The workflow will be as follows:
- Find the trained models (DONE)
- Figure out how to import the model in TensorFlow (DONE)
- Figure out how to connect the different inputs and outputs to each other (in progress)
- (optional) export to lwtnn
- Write lightweight application for dictation
- (stretch goal) if importing to TensorFlow Lite is successful, try to get it to work on those cool new RISC-V k210 boards, which could be had including 6 mic array for ~$20!

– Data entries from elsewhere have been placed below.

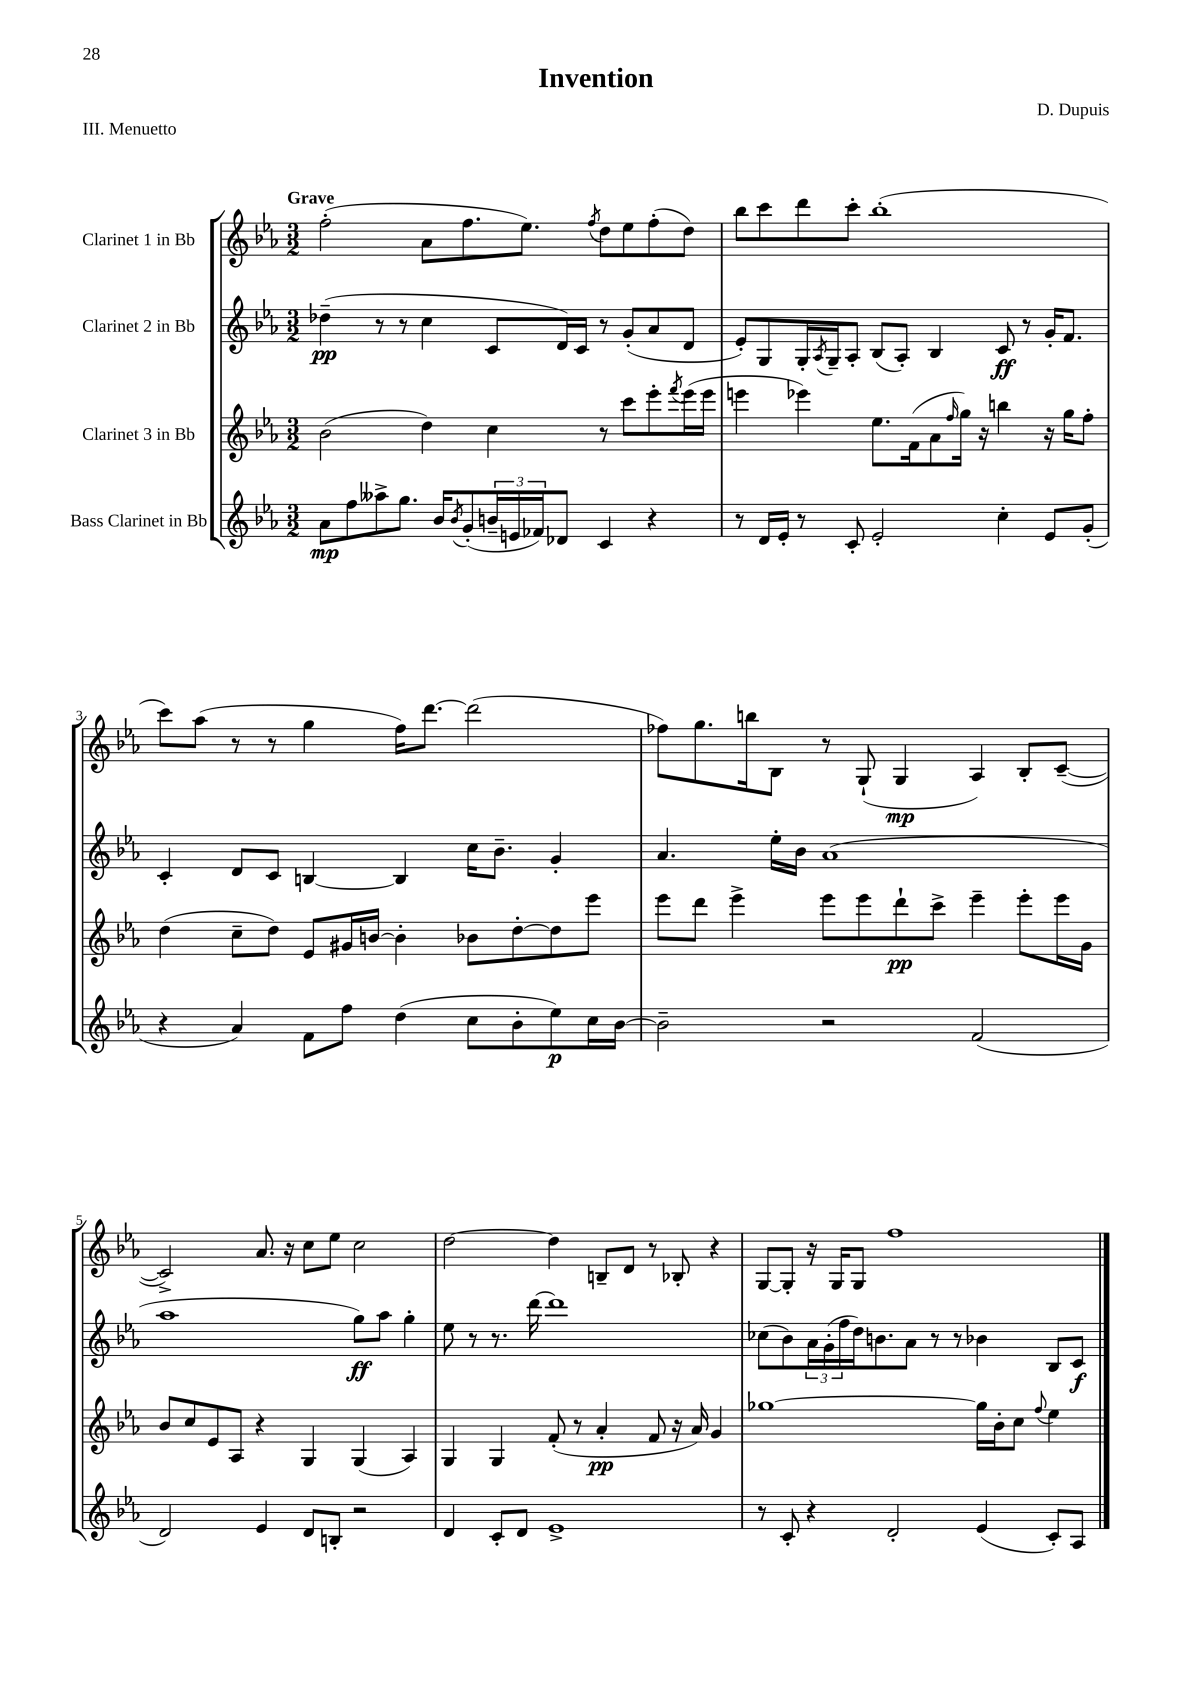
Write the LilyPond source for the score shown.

\header { title = "Invention" composer = "D. Dupuis" piece = "III. Menuetto" }
<<
\new StaffGroup <<
\new Staff = "s0" \with { instrumentName = "Clarinet 1 in Bb" } {
    \clef treble \key ees \major \numericTimeSignature \time 3/2 \tempo "Grave"
    f''2-.( aes'8 f''8. ees''8.) \acciaccatura { f''8 } d''8 ees''8 f''8-.( d''8) |
    bes''8 c'''8 d'''8 c'''8-. bes''1-.( |
    c'''8) aes''8( r8 r8 g''4 f''16) d'''8.~ d'''2( |
    fes''8) g''8. b''16 bes8 r8 g8-!( g4\mp aes4) bes8-. c'8~--( |
    c'2->) aes'8. r16 c''8 ees''8 c''2 |
    d''2~ d''4 b8-- d'8 r8 bes8-. r4 |
    g8~ g8-. r16 g16 g8 f''1 \bar "|." |
}
\new Staff = "s1" \with { instrumentName = "Clarinet 2 in Bb" } {
    \clef treble \key ees \major \numericTimeSignature \time 3/2
    des''4--\pp( r8 r8 c''4 c'8 d'16) c'16 r8 g'8-.( aes'8 d'8 |
    ees'8-.) g8 g16-. \acciaccatura { aes8 } g16-- aes8-. bes8( aes8-.) bes4 c'8\ff r8 g'16-. f'8. |
    c'4-. d'8 c'8 b4~ b4 c''16 bes'8.-- g'4-. |
    aes'4. ees''16-. bes'16 aes'1( |
    aes''1 g''8\ff) aes''8 g''4-. |
    ees''8 r8 r8. d'''16~ d'''1 |
    ces''8( bes'8) \tuplet 3/2 { aes'16 g'16-.( f''16 } d''16) b'8. aes'8 r8 r8 bes'4 bes8 c'8\f \bar "|." |
}
\new Staff = "s2" \with { instrumentName = "Clarinet 3 in Bb" } {
    \clef treble \key ees \major \numericTimeSignature \time 3/2
    bes'2( d''4) c''4 r8 c'''8 ees'''8-. \acciaccatura { f'''8 } ees'''16( ees'''16 |
    e'''4 ees'''4) ees''8. f'16( aes'8 \grace { f''16 } g''16) r16 b''4 r16 g''16 f''8-. |
    d''4( c''8-- d''8) ees'8 gis'16 b'16~ b'4-. bes'8 d''8~-. d''8 ees'''8 |
    ees'''8 d'''8 ees'''4-> ees'''8 ees'''8 d'''8-!\pp c'''8-> ees'''4-- ees'''8-. ees'''16 g'16 |
    bes'8 c''8 ees'8 aes8 r4 g4 g4( aes4) |
    g4 g4 f'8-.( r8 aes'4-.\pp f'8 r16 aes'16) g'4 |
    ges''1~ ges''16 bes'16-. c''8 \appoggiatura { f''8 } ees''4 \bar "|." |
}
\new Staff = "s3" \with { instrumentName = "Bass Clarinet in Bb" } {
    \clef treble \key ees \major \numericTimeSignature \time 3/2
    aes'8\mp f''8 aeses''8-> g''8. bes'16 \acciaccatura { bes'8 } g'8-.( \tuplet 3/2 { b'16-- e'16 fes'16) } des'8 c'4 r4 |
    r8 d'16 ees'16-. r8 c'8-. ees'2-. c''4-. ees'8 g'8-.( |
    r4 aes'4) f'8 f''8 d''4( c''8 bes'8-. ees''8\p) c''16 bes'16~ |
    bes'2-- r2 f'2( |
    d'2) ees'4 d'8 b8-. r2 |
    d'4 c'8-. d'8 ees'1-> |
    r8 c'8-. r4 d'2-. ees'4( c'8-.) aes8 \bar "|." |
}
>>
>>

Finding the trained models was done by reverse engineering the GBoard app using apktool. Further analysis of the app is necessary to find the right parameters to the models, but the initial blog post also provides some useful info:
Representation of an RNN-T, with the input audio samples, x, and the predicted symbols y. The predicted symbols (outputs of the Softmax layer) are fed back into the model through the Prediction network, as yu-1, ensuring that the predictions are conditioned both on the audio samples so far and on past outputs. The Prediction and Encoder Networks are LSTM RNNs, the Joint model is a feedforward network (paper). The Prediction Network comprises 2 layers of 2048 units, with a 640-dimensional projection layer. The Encoder Network comprises 8 such layers. Image credit: Chris Thornton
The audio input is probably 80 log-Mel channels, as described in this paper. Gauging from the number of inputs to the first encoder (enc0), 3 frames should be stacked and provided to enc0. Then three more frames should be captured to run enc0 again to obtain a second output. Both those outputs should be fed to the second encoder (enc1) to provide it with a tensor of length 1280. The output of the second encoder is fed to the joint.
The decoder is fed with a tensor of zeros at t=0. The output is fed to the joint. In the next iteration the decoder is fed with the output of the softmax layer, which is of lenght 128 and represents the probabilities of the symbol heard in the audio. This way the current symbol depends on all the previous symbols in the sequence.
Joint and softmax
The joint and softmax have the least amount of tweakable parameters. The two inputs of the joint are just the outputs of de decoder and encoder, and the softmax only turns this output into probabilities between 1 and 0.
I recently found a nice overview presentation of (almost) current research, with an interesting description starting on slide 81 explaining when to advance the encoder and retain the prediction network state.